A divided Congress has run out of time to raise the debt
limit before Monday's deadline, forcing Geithner into an emergency reallocation
of funds so the government can meet its obligations, including payments to
Treasury bondholders.
Those measures are only expected to give the government
until August 2 before it will start defaulting on payments including those on
Treasury debt, an event that could trigger chaos in world financial markets.
"A default would inflict catastrophic, far-reaching
damage on our nation's economy, significantly reducing growth and increasing
unemployment," Geithner said in a letter to Democratic Senator Michael
Bennet.
The Obama administration and lawmakers are battling over how
to curb the mounting US debt, with Republicans refusing to increase the debt
limit without deep spending cuts.
In some of his most stark language to lawmakers so far,
Geithner said a default or missed payments would not only increase borrowing
costs for the US government but also for average Americans, businesses and
local governments.
"An increase in Treasury rates would make it more costly for a family to buy a home, purchase a car or send a child to college," he said.
"It would make it more expensive for an entrepreneur to borrow money to start a new business or invest in new products and equipment."
The world's biggest economy is recovering only gradually
after the 2007-09 financial crisis but some 13.7 million Americans are out of
work and higher gasoline and food prices are threatening to slow the recovery.
If Congress does not increase the borrowing cap by August,
Geithner will be forced to start choosing which payments to make first.
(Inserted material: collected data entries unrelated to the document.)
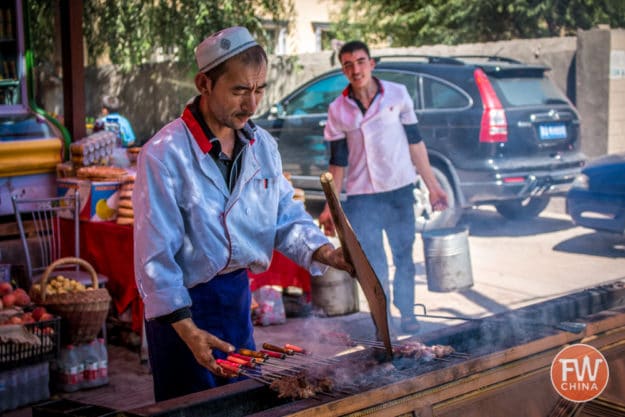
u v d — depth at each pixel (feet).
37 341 12.90
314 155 28.40
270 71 40.63
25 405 13.10
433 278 19.21
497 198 23.93
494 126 23.54
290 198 8.20
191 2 40.50
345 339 7.79
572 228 25.82
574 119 25.12
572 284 19.53
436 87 25.05
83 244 16.87
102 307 13.94
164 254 7.05
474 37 41.63
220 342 6.93
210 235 7.36
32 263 18.26
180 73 42.14
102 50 43.52
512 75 24.73
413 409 6.31
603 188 21.88
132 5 41.86
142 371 14.93
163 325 7.64
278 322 17.34
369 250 15.08
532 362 7.21
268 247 7.88
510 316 8.34
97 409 6.04
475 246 23.93
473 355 7.00
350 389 6.21
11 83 18.93
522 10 39.19
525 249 23.17
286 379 6.37
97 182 16.65
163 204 7.13
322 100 28.55
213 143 7.30
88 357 13.94
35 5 33.96
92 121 38.68
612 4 38.45
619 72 28.66
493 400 6.91
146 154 7.18
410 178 14.94
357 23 46.29
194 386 7.73
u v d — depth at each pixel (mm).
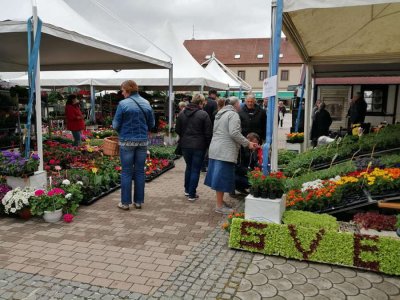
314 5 3967
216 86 14422
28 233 4461
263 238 3932
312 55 8625
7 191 5094
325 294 3154
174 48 14141
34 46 5203
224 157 5094
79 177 6047
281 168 7652
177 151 6273
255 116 6906
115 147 8766
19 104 9773
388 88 14211
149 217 5137
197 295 3129
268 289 3230
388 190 4457
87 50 8688
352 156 6414
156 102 17078
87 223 4848
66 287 3229
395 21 6195
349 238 3623
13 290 3164
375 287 3285
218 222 4973
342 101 14930
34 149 8414
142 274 3482
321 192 4684
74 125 9820
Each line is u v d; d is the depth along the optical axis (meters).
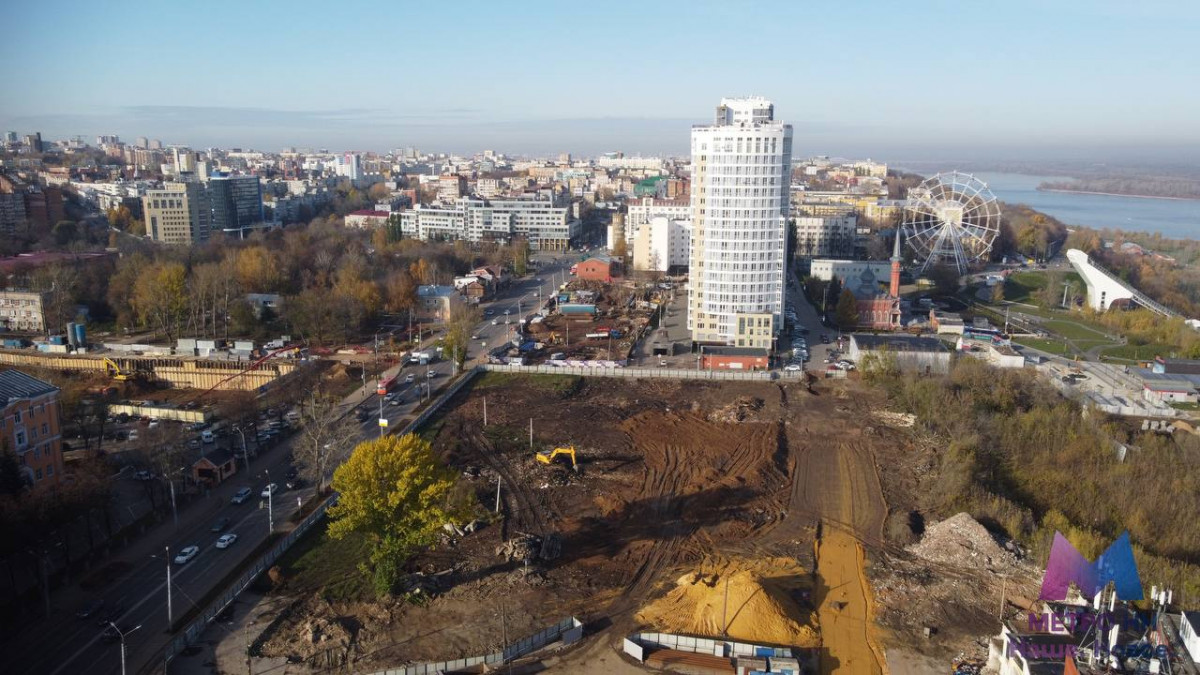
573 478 162.00
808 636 109.94
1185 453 171.00
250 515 144.62
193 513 145.50
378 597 117.25
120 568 125.12
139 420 198.38
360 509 114.31
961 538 135.25
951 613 116.81
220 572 124.25
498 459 171.25
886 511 150.00
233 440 180.25
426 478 117.69
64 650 104.06
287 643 106.56
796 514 148.62
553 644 108.06
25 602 114.25
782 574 126.31
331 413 177.88
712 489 157.75
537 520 143.75
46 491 121.00
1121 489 159.38
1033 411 189.50
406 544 114.94
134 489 155.75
Missing or delaying payments on a host of obligations,
including those to businesses for goods and services and bond payments to
investors, would result in a massive and abrupt cut in federal spending and
aggregate demand, the letter warned.
"The abrupt contraction would likely push us into a
double-dip recession," Geithner said.
The US government bond market has so far remained calm about
the risk of a default. But Geithner and Federal Reserve Chairperson Ben Bernanke
have repeatedly urged Congress to act quickly to raise the debt limit.
The US government is borrowing approximately $125bn per
month. As of Thursday, the country was $38bn below the debt ceiling.